Catalog federation allows external Hive Metastores (such as MySQL, Postgres, or Redshift) or Amazon Glue to be integrated with Databricks.

All workloads (AI, DWH, and BI) can benefit from this without the need to ETL the data into object storage first. The external source catalog is added to Unity Catalog where fine-grained access control is applied via the Databricks platform.

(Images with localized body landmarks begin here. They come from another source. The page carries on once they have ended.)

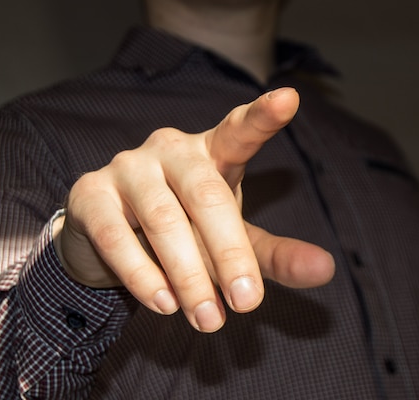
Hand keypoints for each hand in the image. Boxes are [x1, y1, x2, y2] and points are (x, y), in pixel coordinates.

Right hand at [52, 87, 334, 331]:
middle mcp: (171, 150)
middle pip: (207, 195)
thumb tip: (327, 269)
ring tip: (208, 319)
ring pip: (164, 220)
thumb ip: (275, 254)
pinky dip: (143, 275)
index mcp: (213, 152)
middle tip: (248, 304)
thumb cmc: (187, 227)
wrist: (111, 233)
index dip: (263, 116)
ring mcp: (128, 167)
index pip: (239, 130)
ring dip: (189, 276)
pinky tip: (165, 304)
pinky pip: (117, 237)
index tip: (290, 99)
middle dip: (229, 254)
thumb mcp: (234, 240)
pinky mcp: (91, 194)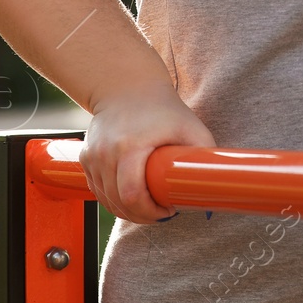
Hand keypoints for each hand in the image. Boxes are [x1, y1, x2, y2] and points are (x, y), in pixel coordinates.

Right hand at [81, 79, 215, 222]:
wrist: (126, 86)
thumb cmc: (163, 108)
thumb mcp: (191, 127)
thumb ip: (205, 155)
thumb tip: (216, 186)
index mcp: (130, 147)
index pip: (133, 196)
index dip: (151, 211)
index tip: (168, 210)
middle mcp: (105, 153)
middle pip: (119, 203)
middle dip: (142, 215)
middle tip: (162, 213)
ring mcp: (92, 157)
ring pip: (107, 200)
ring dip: (128, 210)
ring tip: (150, 206)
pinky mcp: (86, 159)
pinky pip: (99, 190)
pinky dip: (114, 200)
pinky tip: (132, 198)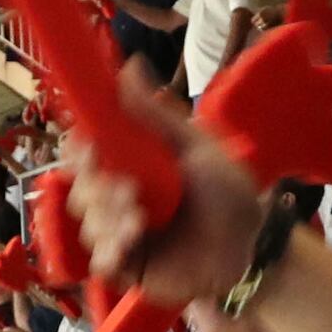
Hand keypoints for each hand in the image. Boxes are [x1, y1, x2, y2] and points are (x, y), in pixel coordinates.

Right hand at [73, 93, 264, 309]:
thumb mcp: (196, 148)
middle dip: (95, 188)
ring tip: (139, 222)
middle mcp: (123, 198)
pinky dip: (109, 251)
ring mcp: (125, 234)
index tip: (86, 146)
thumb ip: (157, 115)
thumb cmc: (231, 193)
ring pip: (89, 224)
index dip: (79, 150)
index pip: (88, 154)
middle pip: (81, 188)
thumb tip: (131, 64)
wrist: (252, 246)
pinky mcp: (132, 268)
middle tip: (126, 190)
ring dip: (107, 219)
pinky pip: (102, 262)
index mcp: (134, 166)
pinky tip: (128, 244)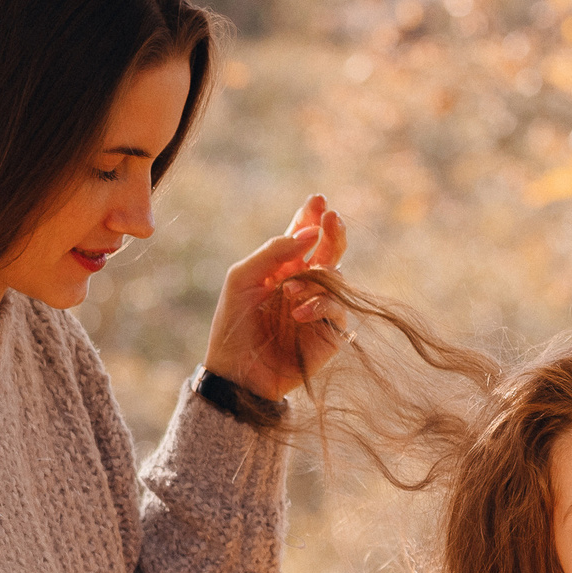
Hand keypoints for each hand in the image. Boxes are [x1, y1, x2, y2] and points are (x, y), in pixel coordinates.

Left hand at [204, 193, 350, 401]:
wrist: (236, 373)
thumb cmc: (233, 325)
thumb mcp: (243, 279)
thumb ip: (274, 252)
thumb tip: (311, 233)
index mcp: (283, 269)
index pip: (303, 237)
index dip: (311, 217)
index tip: (318, 200)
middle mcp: (304, 285)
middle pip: (329, 252)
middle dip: (333, 233)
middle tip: (332, 217)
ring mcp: (319, 309)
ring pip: (337, 278)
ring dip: (315, 277)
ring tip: (288, 291)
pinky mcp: (329, 334)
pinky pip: (338, 309)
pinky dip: (320, 305)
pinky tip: (298, 313)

Share Data with 3rd Party🔗

alt text

Enterprise-grade data sharing with 3rd parties is provided by Delta Sharing. It enables direct access to data in the object store secured by Unity Catalog. This capability is also used in the Databricks Marketplace, an open forum for exchanging data products.

Consume Shared Data from Databricks🔗

alt text

The Delta Sharing Databricks-to-Databricks protocol allows to share data securely with any Databricks user, regardless of account or cloud host, as long as that user has access to a workspace enabled for Unity Catalog.

Pillars of Well Architected Lakehouse🔗

Data and AI governance

The oversight to ensure that data and AI bring value and support your business strategy.

Interoperability and usability

The ability of the lakehouse to interact with users and other systems.

Operational excellence

All operations processes that keep the lakehouse running in production.

Security, privacy, and compliance

Protect the Databricks application, customer workloads, and customer data from threats.

Reliability

The ability of a system to recover from failures and continue to function.

Performance efficiency

The ability of a system to adapt to changes in load.

Cost optimization

Managing costs to maximize the value delivered.